Alphabet Lines Up First Yen Bond Transaction to Fuel AI Investments

Google parent engages banks for inaugural Japanese-yen debt issue as tech firms tap capital markets for costly AI builds

By Leila Farooq GOOGL

Alphabet has disclosed plans to issue Japanese yen-denominated bonds for the first time, naming three banks to manage the transaction while leaving the size undisclosed. Sources familiar with the deal expect the issuance to reach several hundred billion yen with terms to be set later this month. The move is part of a broader trend of major technology companies using debt markets to finance large-scale artificial intelligence infrastructure.

Alphabet Lines Up First Yen Bond Transaction to Fuel AI Investments
GOOGL

Key Points

  • Alphabet has filed to sell yen-denominated bonds for the first time and named Mizuho, Bank of America and Morgan Stanley to manage the transaction.
  • A source expects the issuance to total several hundred billion yen, with terms to be decided this month, while the company has not disclosed the offering size.
  • The planned yen sale is part of a broader trend of major technology firms using debt markets to finance rising AI infrastructure costs, with reported industry spending rising to more than $700 billion this year from $410 billion in 2025.

Alphabet has filed notice of an inaugural bond offering denominated in Japanese yen, the company said in a filing on Monday, marking its first foray into debt issued in Japan's currency. The filing did not specify the amount to be sold. A source with direct knowledge of the planned transaction told Reuters the deal is expected to total several hundred billion yen and that the pricing terms are likely to be determined this month. That person was not authorized to speak publicly and asked not to be identified.

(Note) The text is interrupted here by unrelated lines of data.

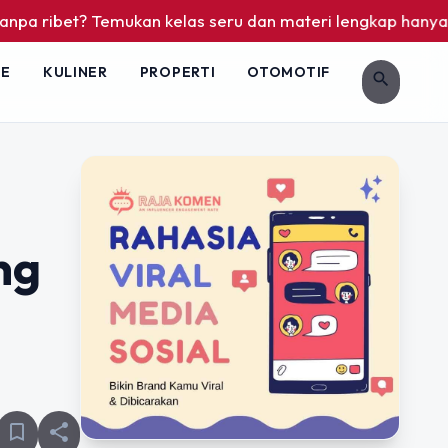
emukan kelas seru dan materi lengkap hanya di YukBelajar.co
LE
KULINER
PROPERTI
OTOMOTIF
search
ng
bookmark_border
share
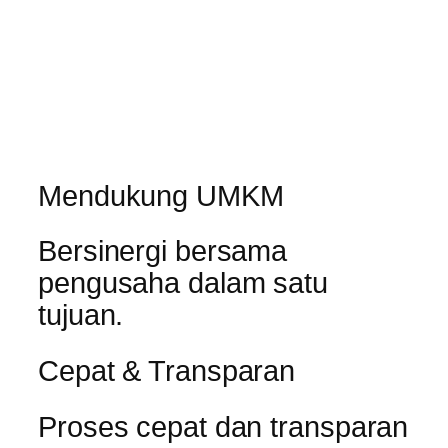
Mendukung UMKM
Bersinergi bersama
pengusaha dalam satu
tujuan.
Cepat & Transparan
Proses cepat dan transparan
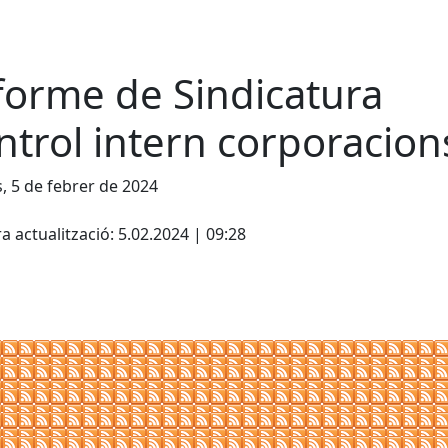
forme de Sindicatura
ntrol intern corporacion
s, 5 de febrer de 2024
cebook
X
a actualització: 5.02.2024 | 09:28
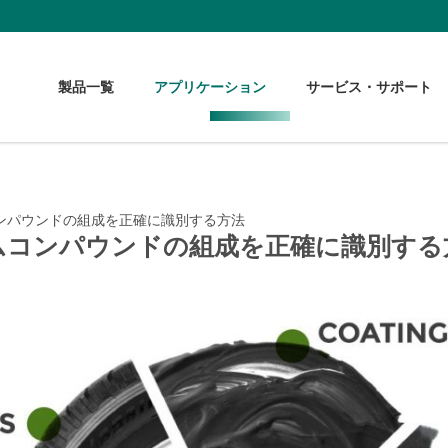
製品一覧
アプリケーション
サービス・サポート
ンパウンドの組成を正確に識別する方法
ムコンパウンドの組成を正確に識別する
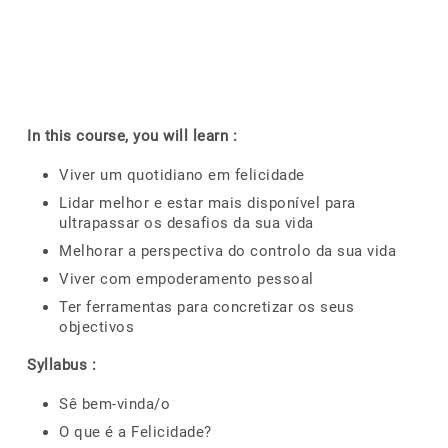
In this course, you will learn :
Viver um quotidiano em felicidade
Lidar melhor e estar mais disponível para
ultrapassar os desafios da sua vida
Melhorar a perspectiva do controlo da sua vida
Viver com empoderamento pessoal
Ter ferramentas para concretizar os seus
objectivos
Syllabus :
Sê bem-vinda/o
O que é a Felicidade?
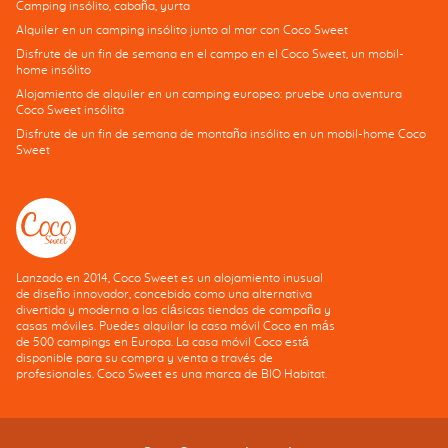
Camping insólito, cabaña, yurta
Alquiler en un camping insólito junto al mar con Coco Sweet
Disfrute de un fin de semana en el campo en el Coco Sweet, un mobil-
home insólito
Alojamiento de alquiler en un camping europeo: pruebe una aventura
Coco Sweet insólita
Disfrute de un fin de semana de montaña insólito en un mobil-home Coco
Sweet
Lanzado en 2014, Coco Sweet es un alojamiento inusual
de diseño innovador, concebido como una alternativa
divertida y moderna a las clásicas tiendas de campaña y
casas móviles. Puedes alquilar la casa móvil Coco en más
de 500 campings en Europa. La casa móvil Coco está
disponible para su compra y venta a través de
profesionales. Coco Sweet es una marca de BIO Habitat.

In its filing, Alphabet named Mizuho, Bank of America and Morgan Stanley as mandated arrangers on the transaction. The company did not immediately answer a Reuters request for comment on the expected size. Morgan Stanley did not immediately respond to a request for comment, while Bank of America and Mizuho declined to comment on the matter.

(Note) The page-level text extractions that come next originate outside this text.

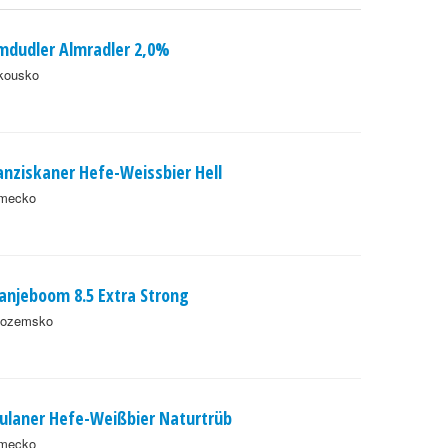
mdudler Almradler 2,0%
kousko
anziskaner Hefe-Weissbier Hell
mecko
anjeboom 8.5 Extra Strong
zozemsko
ulaner Hefe-Weißbier Naturtrüb
mecko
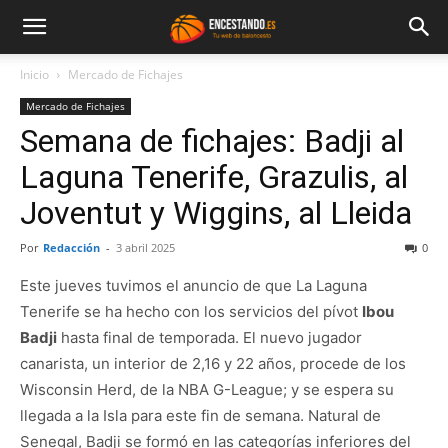
Inicio
Mercado de Fichajes
Mercado de Fichajes
Semana de fichajes: Badji al
Laguna Tenerife, Grazulis, al
Joventut y Wiggins, al Lleida
Por
Redacción
-
3 abril 2025
0
Este jueves tuvimos el anuncio de que La Laguna
Tenerife se ha hecho con los servicios del pívot
Ibou
Badji
hasta final de temporada. El nuevo jugador
canarista, un interior de 2,16 y 22 años, procede de los
Wisconsin Herd, de la NBA G-League; y se espera su
llegada a la Isla para este fin de semana. Natural de
Senegal, Badji se formó en las categorías inferiores del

The planned yen issuance comes as large technology companies increasingly turn to bond markets to fund expensive artificial intelligence infrastructure. The filing and related reporting note a shift from a traditional Silicon Valley pattern that relied heavily on cash reserves for investments. Industry-wide spending on AI infrastructure is cited as rising sharply - with expectations that Big Tech will spend more than $700 billion on AI infrastructure this year, up from $410 billion in 2025.

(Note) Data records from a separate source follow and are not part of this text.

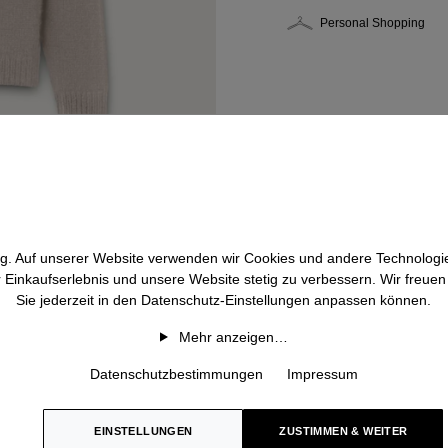
Personal Shopping
htig. Auf unserer Website verwenden wir Cookies und andere Technologie
r Einkaufserlebnis und unsere Website stetig zu verbessern. Wir freue
Sie jederzeit in den Datenschutz-Einstellungen anpassen können.
Mehr anzeigen…
Datenschutzbestimmungen
Impressum
EINSTELLUNGEN
ZUSTIMMEN & WEITER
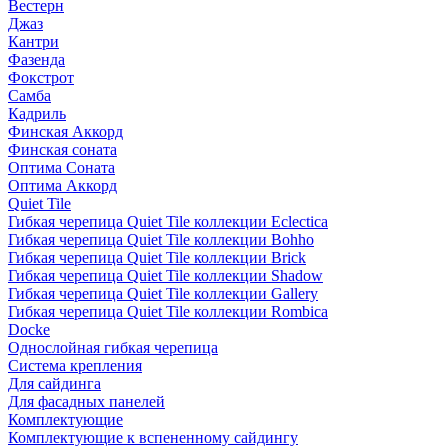
Вестерн
Джаз
Кантри
Фазенда
Фокстрот
Самба
Кадриль
Финская Аккорд
Финская соната
Оптима Соната
Оптима Аккорд
Quiet Tile
Гибкая черепица Quiet Tile коллекции Eclectica
Гибкая черепица Quiet Tile коллекции Bohho
Гибкая черепица Quiet Tile коллекции Brick
Гибкая черепица Quiet Tile коллекции Shadow
Гибкая черепица Quiet Tile коллекции Gallery
Гибкая черепица Quiet Tile коллекции Rombica
Docke
Однослойная гибкая черепица
Система крепления
Для сайдинга
Для фасадных панелей
Комплектующие
Комплектующие к вспененному сайдингу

Alphabet has been active in debt markets recently. Company filings show that last week it raised almost $17 billion across two bond sales - a 9 billion euro issue and a C$8.5 billion issue - and the planned yen offering would be the company’s first in the Japanese currency, according to LSEG data cited in reporting.

Alphabet also updated its capital plans in late April, increasing its annual capital spending forecast by $5 billion to a range of $180 billion to $190 billion and indicating it is planning another meaningful increase in 2027. The company has not tied the planned yen bond specifically to a named project in the filing, but the broader context of elevated capital spending and large AI-related outlays is clear in the disclosures and recent filings.


Separately, reporting indicates Amazon is preparing a debut issuance in Swiss francs. That move, said the report, would involve multiple tranches with maturities stretching from three to 25 years and banks including BNP Paribas, Deutsche Bank and JPMorgan Chase tapped to arrange the debt. Amazon, BNP Paribas, Deutsche Bank and JPMorgan Chase did not immediately respond to requests for comment.

Currency reference: ($1 = 1.3689 Canadian dollars) ($1 = 0.8508 euros)

Risks

  • Uncertainty over the final size and terms of Alphabet's yen issuance - this affects capital markets and corporate credit demand in the bond market.
  • Rising AI infrastructure spending by Big Tech implies higher financing needs, which could pressure corporate balance sheets and affect the technology sector's borrowing across global debt markets.
  • Planned multi-tranche offerings by other large corporates, such as Amazon's reported Swiss franc deal, introduce execution and market reception risk for large foreign-currency corporate debt placements.